■ **YOUR INSTRUCTIONS**: Print every line of the listing exactly, please.

-- Opening Marker --

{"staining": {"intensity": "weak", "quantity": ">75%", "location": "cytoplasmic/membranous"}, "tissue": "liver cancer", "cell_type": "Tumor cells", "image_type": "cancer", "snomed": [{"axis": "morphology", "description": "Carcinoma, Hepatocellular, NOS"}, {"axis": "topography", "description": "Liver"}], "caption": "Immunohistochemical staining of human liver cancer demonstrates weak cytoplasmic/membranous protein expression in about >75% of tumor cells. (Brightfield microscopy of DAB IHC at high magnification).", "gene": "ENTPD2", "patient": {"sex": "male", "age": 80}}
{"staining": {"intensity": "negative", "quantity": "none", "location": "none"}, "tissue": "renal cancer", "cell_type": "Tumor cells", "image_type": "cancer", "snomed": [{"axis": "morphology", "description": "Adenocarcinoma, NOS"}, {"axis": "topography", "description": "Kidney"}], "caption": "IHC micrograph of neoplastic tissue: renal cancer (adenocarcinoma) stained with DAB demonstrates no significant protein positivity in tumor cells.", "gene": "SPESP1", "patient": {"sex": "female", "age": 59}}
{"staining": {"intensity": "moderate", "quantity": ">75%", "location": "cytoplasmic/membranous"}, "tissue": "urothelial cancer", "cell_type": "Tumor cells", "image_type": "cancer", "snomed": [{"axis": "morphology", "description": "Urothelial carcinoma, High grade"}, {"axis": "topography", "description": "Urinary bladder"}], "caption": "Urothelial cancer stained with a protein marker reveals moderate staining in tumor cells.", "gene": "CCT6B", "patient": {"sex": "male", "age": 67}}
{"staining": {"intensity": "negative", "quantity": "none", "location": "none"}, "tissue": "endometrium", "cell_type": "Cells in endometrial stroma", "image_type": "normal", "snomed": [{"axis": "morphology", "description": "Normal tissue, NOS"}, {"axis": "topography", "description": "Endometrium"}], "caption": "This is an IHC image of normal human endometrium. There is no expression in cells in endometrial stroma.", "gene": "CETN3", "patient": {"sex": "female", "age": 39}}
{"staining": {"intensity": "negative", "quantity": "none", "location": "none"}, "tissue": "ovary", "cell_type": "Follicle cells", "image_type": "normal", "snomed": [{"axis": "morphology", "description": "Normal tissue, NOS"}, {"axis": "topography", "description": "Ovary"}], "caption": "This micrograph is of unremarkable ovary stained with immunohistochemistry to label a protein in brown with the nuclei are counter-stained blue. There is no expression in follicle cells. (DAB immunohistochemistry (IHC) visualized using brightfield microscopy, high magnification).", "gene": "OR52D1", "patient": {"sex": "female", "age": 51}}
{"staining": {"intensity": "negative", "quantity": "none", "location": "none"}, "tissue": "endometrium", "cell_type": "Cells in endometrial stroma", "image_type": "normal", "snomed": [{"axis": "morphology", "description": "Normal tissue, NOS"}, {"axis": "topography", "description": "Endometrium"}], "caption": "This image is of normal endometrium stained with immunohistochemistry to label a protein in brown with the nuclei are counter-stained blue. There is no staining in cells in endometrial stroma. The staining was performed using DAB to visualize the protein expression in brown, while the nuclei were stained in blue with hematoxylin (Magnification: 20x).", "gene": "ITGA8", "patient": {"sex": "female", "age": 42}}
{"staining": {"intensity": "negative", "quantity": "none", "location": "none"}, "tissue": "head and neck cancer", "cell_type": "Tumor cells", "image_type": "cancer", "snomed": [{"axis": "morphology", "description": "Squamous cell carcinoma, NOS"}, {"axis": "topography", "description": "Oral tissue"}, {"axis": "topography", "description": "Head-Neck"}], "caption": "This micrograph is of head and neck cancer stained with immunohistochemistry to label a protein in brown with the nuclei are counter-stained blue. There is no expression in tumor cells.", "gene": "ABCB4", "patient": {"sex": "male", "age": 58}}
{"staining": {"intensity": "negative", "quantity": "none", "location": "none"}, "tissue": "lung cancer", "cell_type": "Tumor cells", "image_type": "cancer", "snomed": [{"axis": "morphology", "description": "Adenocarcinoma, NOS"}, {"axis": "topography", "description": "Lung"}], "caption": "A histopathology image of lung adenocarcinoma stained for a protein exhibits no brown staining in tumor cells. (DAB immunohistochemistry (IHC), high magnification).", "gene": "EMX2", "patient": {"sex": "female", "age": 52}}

-- Closing Marker --

■ **SOLVED PROBLEM**:
{"staining": {"intensity": "weak", "quantity": ">75%", "location": "cytoplasmic/membranous"}, "tissue": "liver cancer", "cell_type": "Tumor cells", "image_type": "cancer", "snomed": [{"axis": "morphology", "description": "Carcinoma, Hepatocellular, NOS"}, {"axis": "topography", "description": "Liver"}], "caption": "Immunohistochemical staining of human liver cancer demonstrates weak cytoplasmic/membranous protein expression in about >75% of tumor cells. (Brightfield microscopy of DAB IHC at high magnification).", "gene": "ENTPD2", "patient": {"sex": "male", "age": 80}}
{"staining": {"intensity": "negative", "quantity": "none", "location": "none"}, "tissue": "renal cancer", "cell_type": "Tumor cells", "image_type": "cancer", "snomed": [{"axis": "morphology", "description": "Adenocarcinoma, NOS"}, {"axis": "topography", "description": "Kidney"}], "caption": "IHC micrograph of neoplastic tissue: renal cancer (adenocarcinoma) stained with DAB demonstrates no significant protein positivity in tumor cells.", "gene": "SPESP1", "patient": {"sex": "female", "age": 59}}
{"staining": {"intensity": "moderate", "quantity": ">75%", "location": "cytoplasmic/membranous"}, "tissue": "urothelial cancer", "cell_type": "Tumor cells", "image_type": "cancer", "snomed": [{"axis": "morphology", "description": "Urothelial carcinoma, High grade"}, {"axis": "topography", "description": "Urinary bladder"}], "caption": "Urothelial cancer stained with a protein marker reveals moderate staining in tumor cells.", "gene": "CCT6B", "patient": {"sex": "male", "age": 67}}
{"staining": {"intensity": "negative", "quantity": "none", "location": "none"}, "tissue": "endometrium", "cell_type": "Cells in endometrial stroma", "image_type": "normal", "snomed": [{"axis": "morphology", "description": "Normal tissue, NOS"}, {"axis": "topography", "description": "Endometrium"}], "caption": "This is an IHC image of normal human endometrium. There is no expression in cells in endometrial stroma.", "gene": "CETN3", "patient": {"sex": "female", "age": 39}}
{"staining": {"intensity": "negative", "quantity": "none", "location": "none"}, "tissue": "ovary", "cell_type": "Follicle cells", "image_type": "normal", "snomed": [{"axis": "morphology", "description": "Normal tissue, NOS"}, {"axis": "topography", "description": "Ovary"}], "caption": "This micrograph is of unremarkable ovary stained with immunohistochemistry to label a protein in brown with the nuclei are counter-stained blue. There is no expression in follicle cells. (DAB immunohistochemistry (IHC) visualized using brightfield microscopy, high magnification).", "gene": "OR52D1", "patient": {"sex": "female", "age": 51}}
{"staining": {"intensity": "negative", "quantity": "none", "location": "none"}, "tissue": "endometrium", "cell_type": "Cells in endometrial stroma", "image_type": "normal", "snomed": [{"axis": "morphology", "description": "Normal tissue, NOS"}, {"axis": "topography", "description": "Endometrium"}], "caption": "This image is of normal endometrium stained with immunohistochemistry to label a protein in brown with the nuclei are counter-stained blue. There is no staining in cells in endometrial stroma. The staining was performed using DAB to visualize the protein expression in brown, while the nuclei were stained in blue with hematoxylin (Magnification: 20x).", "gene": "ITGA8", "patient": {"sex": "female", "age": 42}}
{"staining": {"intensity": "negative", "quantity": "none", "location": "none"}, "tissue": "head and neck cancer", "cell_type": "Tumor cells", "image_type": "cancer", "snomed": [{"axis": "morphology", "description": "Squamous cell carcinoma, NOS"}, {"axis": "topography", "description": "Oral tissue"}, {"axis": "topography", "description": "Head-Neck"}], "caption": "This micrograph is of head and neck cancer stained with immunohistochemistry to label a protein in brown with the nuclei are counter-stained blue. There is no expression in tumor cells.", "gene": "ABCB4", "patient": {"sex": "male", "age": 58}}
{"staining": {"intensity": "negative", "quantity": "none", "location": "none"}, "tissue": "lung cancer", "cell_type": "Tumor cells", "image_type": "cancer", "snomed": [{"axis": "morphology", "description": "Adenocarcinoma, NOS"}, {"axis": "topography", "description": "Lung"}], "caption": "A histopathology image of lung adenocarcinoma stained for a protein exhibits no brown staining in tumor cells. (DAB immunohistochemistry (IHC), high magnification).", "gene": "EMX2", "patient": {"sex": "female", "age": 52}}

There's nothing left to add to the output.